Task details ▸
Update the lines of the listing from the one containing "family: Acanthaceae" through the end of the listing, inclusive, by changing "scientific name" to "taxon name" and keeping everything else the same. Give back only those lines.

Data shown ▸
======

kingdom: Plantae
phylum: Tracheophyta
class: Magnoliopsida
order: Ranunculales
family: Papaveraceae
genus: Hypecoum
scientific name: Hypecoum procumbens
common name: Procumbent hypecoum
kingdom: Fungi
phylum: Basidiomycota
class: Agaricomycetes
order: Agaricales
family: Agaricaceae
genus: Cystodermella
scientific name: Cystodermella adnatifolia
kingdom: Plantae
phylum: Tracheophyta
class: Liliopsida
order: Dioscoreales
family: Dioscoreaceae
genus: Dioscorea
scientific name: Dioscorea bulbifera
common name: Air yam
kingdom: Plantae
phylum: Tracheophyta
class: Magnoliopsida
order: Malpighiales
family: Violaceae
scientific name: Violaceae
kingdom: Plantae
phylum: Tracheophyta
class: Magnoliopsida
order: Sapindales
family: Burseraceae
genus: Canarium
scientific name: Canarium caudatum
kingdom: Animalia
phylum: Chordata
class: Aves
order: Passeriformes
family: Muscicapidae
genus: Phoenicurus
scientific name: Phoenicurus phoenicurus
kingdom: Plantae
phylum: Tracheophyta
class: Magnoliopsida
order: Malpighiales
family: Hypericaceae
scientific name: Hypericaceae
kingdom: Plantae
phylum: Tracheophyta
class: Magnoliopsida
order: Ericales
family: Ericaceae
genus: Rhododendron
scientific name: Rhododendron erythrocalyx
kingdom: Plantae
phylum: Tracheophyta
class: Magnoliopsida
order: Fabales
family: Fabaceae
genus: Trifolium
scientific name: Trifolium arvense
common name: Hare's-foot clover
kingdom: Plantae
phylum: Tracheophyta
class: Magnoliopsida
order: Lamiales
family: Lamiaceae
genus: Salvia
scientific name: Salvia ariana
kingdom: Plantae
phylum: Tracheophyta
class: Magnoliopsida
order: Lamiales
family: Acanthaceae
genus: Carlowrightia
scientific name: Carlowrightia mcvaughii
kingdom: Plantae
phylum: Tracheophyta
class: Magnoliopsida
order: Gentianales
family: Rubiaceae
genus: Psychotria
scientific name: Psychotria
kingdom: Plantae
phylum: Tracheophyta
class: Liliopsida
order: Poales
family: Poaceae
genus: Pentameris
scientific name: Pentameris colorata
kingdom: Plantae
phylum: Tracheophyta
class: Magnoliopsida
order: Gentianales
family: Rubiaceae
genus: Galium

======

Complete response ▸
family: Acanthaceae
genus: Carlowrightia
taxon name: Carlowrightia mcvaughii
kingdom: Plantae
phylum: Tracheophyta
class: Magnoliopsida
order: Gentianales
family: Rubiaceae
genus: Psychotria
taxon name: Psychotria
kingdom: Plantae
phylum: Tracheophyta
class: Liliopsida
order: Poales
family: Poaceae
genus: Pentameris
taxon name: Pentameris colorata
kingdom: Plantae
phylum: Tracheophyta
class: Magnoliopsida
order: Gentianales
family: Rubiaceae
genus: Galium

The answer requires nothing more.